Linux 6.2 的 Btrfs 改進

Hacker News 上看到 Btrfs 的改善消息:「Btrfs With Linux 6.2 Bringing Performance Improvements, Better RAID 5/6 Reliability」,對應的討論在「 Btrfs in Linux 6.2 brings performance improvements, better RAID 5/6 reliability (phoronix.com)」這邊。

因為 ext4 本身很成熟了,加上特殊的需求反而會去用 OpenZFS,就很久沒關注 Btrfs 了,這次看到 Btrfs 在 Linux 6.2 上的改進剛好可以重顧一下情況。

看起來是針對 RAID 模式下的改善,包括穩定性與效能,不過看起來是針對 RAID5 的部份多一點。

就目前的「情勢」看起來,Btrfs 之所以還是有繼續被發展,主要還是因為 OpenZFS 的授權條款是 CDDL,與 Linux kernel 用的 GPLv2 不相容,所以得分開維護。

但 OpenZFS 這邊的功能性與成熟度還是比 Btrfs 好不少,以現階段來說,如果架構上可以設計放 OpenZFS 的話應該還是會放 OpenZFS...

Linux 無線網路的 RCE 洞

Hacker News 首頁上看到 Linux 無線網路的 RCE 漏洞:「Some remotely exploitable kernel WiFi vulnerabilities」,mailing list 的信件是這邊:「[oss-security] Various Linux Kernel WLAN security issues (RCE/DOS) found」。

裡面題到了五個漏洞,其中屬於 RCE 的是這三個:

  • CVE-2022-41674: fix u8 overflow in cfg80211_update_notlisted_nontrans (max 256 byte overwrite) (RCE)
  • CVE-2022-42719: wifi: mac80211: fix MBSSID parsing use-after-free use after free condition (RCE)
  • CVE-2022-42720: wifi: cfg80211: fix BSS refcounting bugs ref counting use-after-free possibilities (RCE)

第一個只寫「An issue was discovered in the Linux kernel through 5.19.11.」,但討論上看到說應該是 5.1+,第二個在 CVE 裡面有提到是 5.2+,第三個是 5.1+。
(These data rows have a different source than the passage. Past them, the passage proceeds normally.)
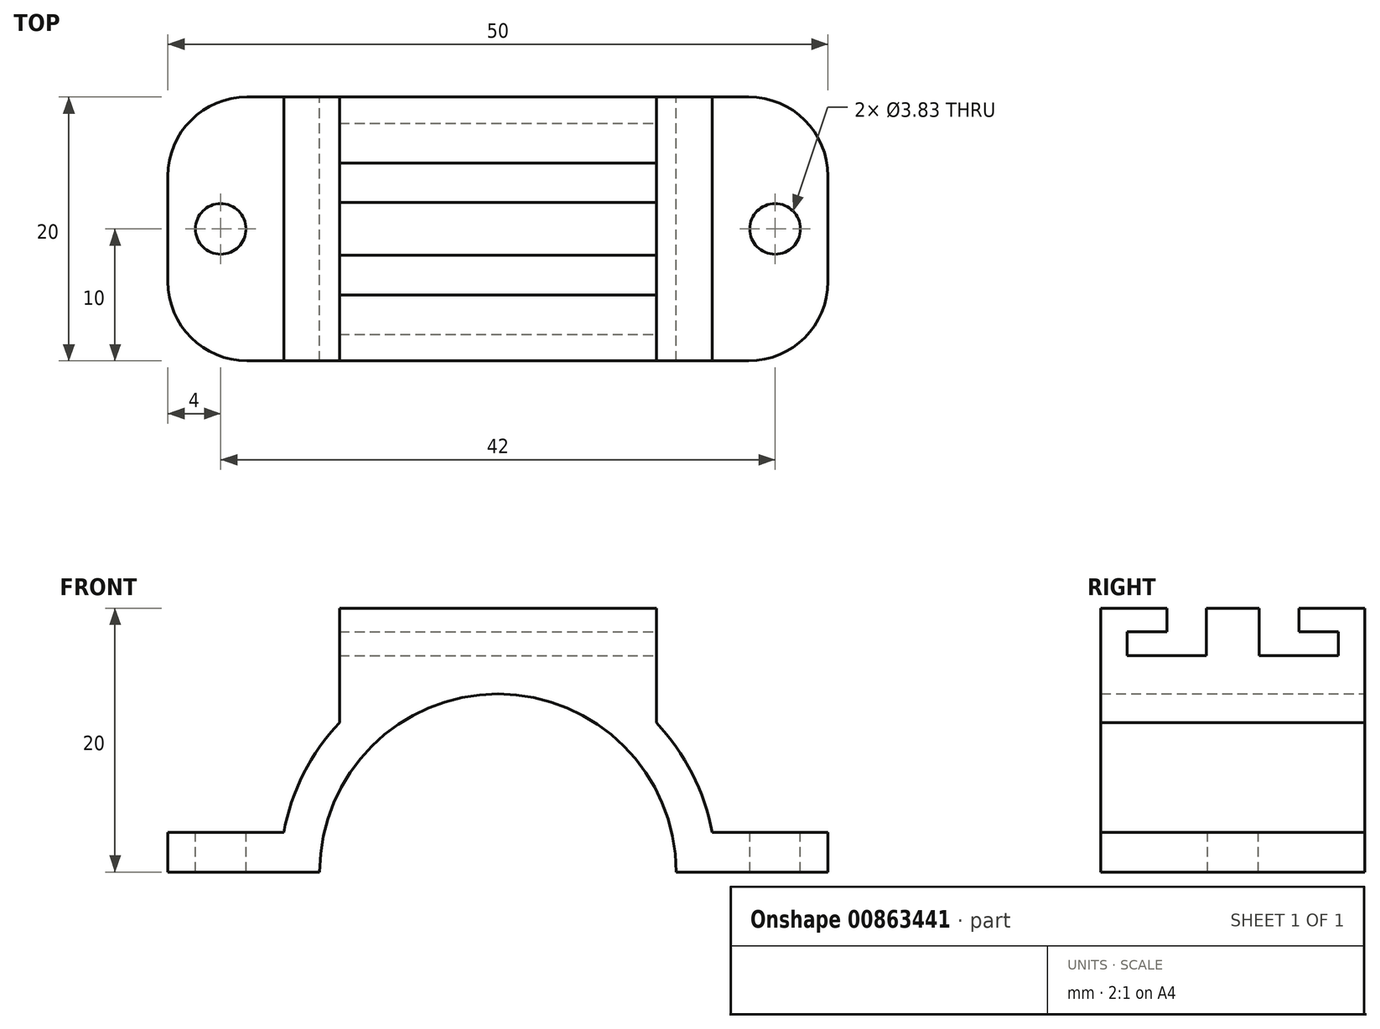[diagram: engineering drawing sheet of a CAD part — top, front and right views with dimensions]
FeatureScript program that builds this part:
annotation { "Feature Type Name" : "Feature", "Feature Type Description" : "" }
export const myFeature = defineFeature(function(context is Context, id is Id, definition is map)
    precondition{}
    {
        {
            var Q0;
            Q0=qCreatedBy(makeId("Front.planeOp"),FACE);
            var sketch = newSketch(context, id + "F0", { "sketchPlane" : qUnion([Q0])});
            skLineSegment(sketch, "E0.bottom", {"start": v(-25, 0) * mm, "end": v(-13.5, 0) * mm});
            skLineSegment(sketch, "E0.top", {"start": v(-25, 3) * mm, "end": v(-16.22, 3) * mm});
            skLineSegment(sketch, "E0.left", {"start": v(-25, 0) * mm, "end": v(-25, 3) * mm});
            skLineSegment(sketch, "E0.right", {"start": v(25, 0) * mm, "end": v(25, 3) * mm});
            skArc(sketch, "E1", {"start": v(16.22, 3) * mm, "mid": v(0, 16.5) * mm, "end": v(-16.22, 3) * mm});
            skArc(sketch, "E2", {"start": v(13.5, 0) * mm, "mid": v(0, 13.5) * mm, "end": v(-13.5, 0) * mm});
            skLineSegment(sketch, "E3.trimOffspring", {"start": v(16.22, 3) * mm, "end": v(25, 3) * mm});
            skLineSegment(sketch, "E4.trimOffspring", {"start": v(13.5, 0) * mm, "end": v(25, 0) * mm});
            skSolve(sketch);
        }
        {
            var Q0;
            Q0 = qSketchRegion(id + "F0", true);
            extrude(context, id + "F1", {"entities" : qUnion([Q0]), "depth" : 20 * mm, "offsetDistance" : 25 * mm});
        }
        {
            var Q0;
            Q0=makeQuery(id+"F1.opExtrude","CAP_EDGE",EDGE,{"disambiguationData":[OSD([sQuery(id+"F0.wireOp",EDGE,"E0.right")])],"isStart":false});
            var Q1;
            Q1=makeQuery(id+"F1.opExtrude","CAP_EDGE",EDGE,{"disambiguationData":[OSD([sQuery(id+"F0.wireOp",EDGE,"E0.right")])],"isStart":true});
            var Q2;
            Q2=makeQuery(id+"F1.opExtrude","CAP_EDGE",EDGE,{"disambiguationData":[OSD([sQuery(id+"F0.wireOp",EDGE,"E0.left")])],"isStart":false});
            var Q3;
            Q3=makeQuery(id+"F1.opExtrude","CAP_EDGE",EDGE,{"disambiguationData":[OSD([sQuery(id+"F0.wireOp",EDGE,"E0.left")])],"isStart":true});
            fillet(context, id + "F2", {"entities" : qUnion([Q0, Q1, Q2, Q3]), "radius" : 6 * mm, "tangentPropagation" : true, "allowEdgeOverflow" : false});
        }
        {
            var Q0;
            Q0=makeQuery(id+"F1.opExtrude","SWEPT_FACE",FACE,{"disambiguationData":[OSD([sQuery(id+"F0.wireOp",EDGE,"E0.top")])]});
            var sketch = newSketch(context, id + "F3", { "sketchPlane" : qUnion([Q0])});
            skCircle(sketch, "E5", {"center": v(-21, -10) * mm, "radius": 1.92 * mm});
            skCircle(sketch, "E6.MirrorC", {"center": v(21, -10) * mm, "radius": 1.92 * mm});
            skSolve(sketch);
        }
        {
            var Q0;
            Q0 = qSketchRegion(id + "F3", true);
            extrude(context, id + "F4", {"entities" : qUnion([Q0]), "operationType" : NewBodyOperationType.REMOVE, "oppositeDirection" : true, "depth" : 25 * mm, "offsetDistance" : 25 * mm});
        }
        {
            var Q0;
            Q0=qCreatedBy(makeId("Front.planeOp"),FACE);
            var sketch = newSketch(context, id + "F5", { "sketchPlane" : qUnion([Q0])});
            skLineSegment(sketch, "E7.top", {"start": v(-12, 20) * mm, "end": v(12, 20) * mm});
            skLineSegment(sketch, "E7.left", {"start": v(-12, 10.58) * mm, "end": v(-12, 20) * mm});
            skLineSegment(sketch, "E7.right", {"start": v(12, 10.58) * mm, "end": v(12, 20) * mm});
            skArc(sketch, "E8", {"start": v(12, 10.58) * mm, "mid": v(0, 16) * mm, "end": v(-12, 10.58) * mm});
            skSolve(sketch);
        }
        {
            var Q0;
            Q0 = qSketchRegion(id + "F5", true);
            extrude(context, id + "F6", {"entities" : qUnion([Q0]), "operationType" : NewBodyOperationType.ADD, "depth" : 20 * mm, "offsetDistance" : 25 * mm});
        }
        {
            var Q0;
            Q0=qCreatedBy(makeId("Right.planeOp"),FACE);
            var sketch = newSketch(context, id + "F7", { "sketchPlane" : qUnion([Q0])});
            skLineSegment(sketch, "E9", {"start": v(-15, 20) * mm, "end": v(-15, 18.2) * mm});
            skLineSegment(sketch, "E10", {"start": v(-15, 18.2) * mm, "end": v(-18, 18.2) * mm});
            skLineSegment(sketch, "E11", {"start": v(-18, 18.2) * mm, "end": v(-18, 16.4) * mm});
            skLineSegment(sketch, "E12", {"start": v(-18, 16.4) * mm, "end": v(-12, 16.4) * mm});
            skLineSegment(sketch, "E13", {"start": v(-12, 16.4) * mm, "end": v(-12, 20) * mm});
            skLineSegment(sketch, "E14", {"start": v(-12, 20) * mm, "end": v(-15, 20) * mm});
            skLineSegment(sketch, "E15", {"start": v(-8, 20) * mm, "end": v(-8, 16.4) * mm});
            skLineSegment(sketch, "E16", {"start": v(-8, 16.4) * mm, "end": v(-2, 16.4) * mm});
            skLineSegment(sketch, "E17", {"start": v(-2, 16.4) * mm, "end": v(-2, 18.2) * mm});
            skLineSegment(sketch, "E18", {"start": v(-2, 18.2) * mm, "end": v(-5, 18.2) * mm});
            skLineSegment(sketch, "E19", {"start": v(-5, 18.2) * mm, "end": v(-5, 20) * mm});
            skLineSegment(sketch, "E20", {"start": v(-5, 20) * mm, "end": v(-8, 20) * mm});
            skSolve(sketch);
        }
        {
            var Q0;
            Q0 = qSketchRegion(id + "F7", true);
            extrude(context, id + "F8", {"entities" : qUnion([Q0]), "operationType" : NewBodyOperationType.REMOVE, "endBound" : BoundingType.SYMMETRIC, "oppositeDirection" : true, "depth" : 25 * mm, "offsetDistance" : 25 * mm});
        }
    });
然後已經有看到 PoC code 了...

對於用 Linux 筆電的人得等各家 distribution 緊急出更新;但有些無線網路設備不知道怎麼辦...

現在的 vm.swappiness

查了一下現在的 vm.swappiness,發現跟以前又有一些差異。在「Documentation for /proc/sys/vm/」這邊可以看到說明。

很久以前應該是 0100,現在變成 0200 了,其中設定成 100 會在比重公式裡讓 memory 與 swap 的計算上有相同的比重:

This control is used to define the rough relative IO cost of swapping and filesystem paging, as a value between 0 and 200. At 100, the VM assumes equal IO cost and will thus apply memory pressure to the page cache and swap-backed pages equally; lower values signify more expensive swap IO, higher values indicates cheaper.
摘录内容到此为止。